Natacha

My first day in Minsk I met Natacha. She was preparing food for apprentice actors. She was ridding and I was sitting alone watching her spin around the table, graceful and abrupt. I took her in picture, she played a medieval ballad on the piano and I kissed her.

I went back to France, I studed a Russian dictionary for 2 months, I came back. One February night, it was minus 38 degrees celsius. I loved her, I was stuck.

I made this trip a dozen times. From her childhood I know little and she didn’t tell me much about her post-Perestroika youth, it was survival.

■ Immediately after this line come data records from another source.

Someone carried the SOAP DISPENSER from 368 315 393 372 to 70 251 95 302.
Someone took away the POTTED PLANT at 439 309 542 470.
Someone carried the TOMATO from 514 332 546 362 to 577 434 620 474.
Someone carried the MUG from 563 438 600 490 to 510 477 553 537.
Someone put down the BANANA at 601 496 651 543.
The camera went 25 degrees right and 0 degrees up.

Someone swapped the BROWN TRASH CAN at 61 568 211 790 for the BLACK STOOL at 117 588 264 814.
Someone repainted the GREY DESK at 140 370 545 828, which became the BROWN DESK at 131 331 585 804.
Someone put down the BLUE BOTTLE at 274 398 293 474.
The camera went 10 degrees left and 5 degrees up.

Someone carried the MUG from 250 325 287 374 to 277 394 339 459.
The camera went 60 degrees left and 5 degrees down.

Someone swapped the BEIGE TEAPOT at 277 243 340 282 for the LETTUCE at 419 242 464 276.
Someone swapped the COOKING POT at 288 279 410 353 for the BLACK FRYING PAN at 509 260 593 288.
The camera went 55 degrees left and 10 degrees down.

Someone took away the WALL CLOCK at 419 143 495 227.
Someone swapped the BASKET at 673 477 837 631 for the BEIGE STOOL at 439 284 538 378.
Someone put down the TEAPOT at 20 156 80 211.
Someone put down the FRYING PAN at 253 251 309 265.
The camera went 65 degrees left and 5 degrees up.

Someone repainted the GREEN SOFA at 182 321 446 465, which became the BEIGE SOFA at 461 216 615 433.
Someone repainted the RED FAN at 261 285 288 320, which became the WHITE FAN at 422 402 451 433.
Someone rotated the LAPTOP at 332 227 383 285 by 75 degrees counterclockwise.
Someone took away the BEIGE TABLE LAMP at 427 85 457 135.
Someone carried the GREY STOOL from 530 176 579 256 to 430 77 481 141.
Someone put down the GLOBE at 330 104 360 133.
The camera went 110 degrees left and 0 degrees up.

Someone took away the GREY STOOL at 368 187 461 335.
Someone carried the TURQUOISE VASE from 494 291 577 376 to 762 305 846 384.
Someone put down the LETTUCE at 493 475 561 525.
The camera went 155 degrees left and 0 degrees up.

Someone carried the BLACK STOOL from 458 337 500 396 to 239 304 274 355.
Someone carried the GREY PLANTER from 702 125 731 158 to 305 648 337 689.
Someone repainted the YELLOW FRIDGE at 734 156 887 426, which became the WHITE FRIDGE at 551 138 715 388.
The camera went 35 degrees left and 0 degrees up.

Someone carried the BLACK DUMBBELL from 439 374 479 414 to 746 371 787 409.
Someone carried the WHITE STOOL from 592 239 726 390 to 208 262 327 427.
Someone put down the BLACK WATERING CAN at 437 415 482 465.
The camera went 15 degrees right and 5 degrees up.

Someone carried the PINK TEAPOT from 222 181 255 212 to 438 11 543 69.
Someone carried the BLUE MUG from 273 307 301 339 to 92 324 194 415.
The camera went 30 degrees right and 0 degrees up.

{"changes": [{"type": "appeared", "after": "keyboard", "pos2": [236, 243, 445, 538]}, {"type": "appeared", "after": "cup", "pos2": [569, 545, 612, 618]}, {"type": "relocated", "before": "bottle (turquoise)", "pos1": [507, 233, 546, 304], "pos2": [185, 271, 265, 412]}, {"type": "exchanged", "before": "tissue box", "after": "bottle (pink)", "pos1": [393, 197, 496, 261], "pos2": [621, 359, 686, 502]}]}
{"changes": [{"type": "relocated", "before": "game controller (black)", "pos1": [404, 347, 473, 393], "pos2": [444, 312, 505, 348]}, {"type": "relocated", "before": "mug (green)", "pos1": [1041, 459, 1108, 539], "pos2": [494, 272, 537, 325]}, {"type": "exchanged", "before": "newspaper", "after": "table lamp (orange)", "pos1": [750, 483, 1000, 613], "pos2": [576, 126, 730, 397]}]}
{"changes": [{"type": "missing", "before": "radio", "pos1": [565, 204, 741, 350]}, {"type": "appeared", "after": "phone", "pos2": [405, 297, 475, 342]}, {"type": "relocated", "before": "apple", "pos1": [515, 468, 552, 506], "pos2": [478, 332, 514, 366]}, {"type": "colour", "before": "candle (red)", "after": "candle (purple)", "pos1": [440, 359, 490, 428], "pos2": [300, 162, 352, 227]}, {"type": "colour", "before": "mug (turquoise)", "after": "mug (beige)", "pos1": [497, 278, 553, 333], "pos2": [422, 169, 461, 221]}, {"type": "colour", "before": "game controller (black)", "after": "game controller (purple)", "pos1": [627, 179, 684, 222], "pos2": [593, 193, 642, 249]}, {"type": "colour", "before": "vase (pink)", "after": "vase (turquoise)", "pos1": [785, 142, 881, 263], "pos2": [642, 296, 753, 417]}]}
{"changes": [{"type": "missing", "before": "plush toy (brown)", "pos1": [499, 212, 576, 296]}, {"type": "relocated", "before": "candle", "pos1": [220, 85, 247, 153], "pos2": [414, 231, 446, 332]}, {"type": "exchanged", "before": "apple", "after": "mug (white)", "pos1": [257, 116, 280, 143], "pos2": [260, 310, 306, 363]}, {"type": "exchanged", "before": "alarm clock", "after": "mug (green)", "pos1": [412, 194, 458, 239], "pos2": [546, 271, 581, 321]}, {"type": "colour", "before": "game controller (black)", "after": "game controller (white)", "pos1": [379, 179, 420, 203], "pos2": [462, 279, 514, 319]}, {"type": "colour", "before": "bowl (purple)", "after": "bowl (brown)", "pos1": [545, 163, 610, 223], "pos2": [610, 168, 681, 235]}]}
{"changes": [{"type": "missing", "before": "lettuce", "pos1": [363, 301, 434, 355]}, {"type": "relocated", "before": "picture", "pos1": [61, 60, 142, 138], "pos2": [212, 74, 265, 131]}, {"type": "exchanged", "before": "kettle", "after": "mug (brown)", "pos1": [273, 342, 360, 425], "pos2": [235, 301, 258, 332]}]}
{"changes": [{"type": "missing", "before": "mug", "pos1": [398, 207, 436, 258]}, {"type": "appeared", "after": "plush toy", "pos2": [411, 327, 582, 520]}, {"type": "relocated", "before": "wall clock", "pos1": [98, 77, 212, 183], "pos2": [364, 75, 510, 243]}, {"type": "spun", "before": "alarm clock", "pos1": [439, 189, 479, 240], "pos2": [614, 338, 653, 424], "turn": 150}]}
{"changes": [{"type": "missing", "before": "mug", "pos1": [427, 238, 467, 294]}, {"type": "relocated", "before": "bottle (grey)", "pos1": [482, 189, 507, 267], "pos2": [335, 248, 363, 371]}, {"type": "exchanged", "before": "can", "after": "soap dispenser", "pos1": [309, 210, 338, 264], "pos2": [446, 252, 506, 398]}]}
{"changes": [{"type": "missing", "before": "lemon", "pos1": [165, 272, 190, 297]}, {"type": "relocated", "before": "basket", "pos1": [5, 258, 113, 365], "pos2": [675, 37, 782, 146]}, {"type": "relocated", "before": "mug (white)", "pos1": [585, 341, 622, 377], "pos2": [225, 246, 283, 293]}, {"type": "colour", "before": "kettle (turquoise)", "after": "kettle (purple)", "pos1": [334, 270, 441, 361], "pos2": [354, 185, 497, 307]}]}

During 6 months I photographed the city, Belarusian artistsa and a cemetery of mass executions. I was trying to understand history, Bolshevism, Nazis, Communism, Chernobyl, Lukashenko today. Policy of omission and omerta. The silence, always.

Politics ? She did not care. I tried to understand her through all that. But did I really try to understand her? I wanted to change her, as I wanted this country to change.
I never knew, during these four years, where I lived. I believed for a moment of love and revolution. I lost her. Lukashenko is still president for 26 years.

Dictatorship is history that we don’t go beyond. A wait without consolation. Because the suffering, the memory of a people or a person, remains buried. Misunderstood.
I don’t know, I can’t explain what she did not say.
But I saw her beauty and lightning unfold and resist, gray day after gray day.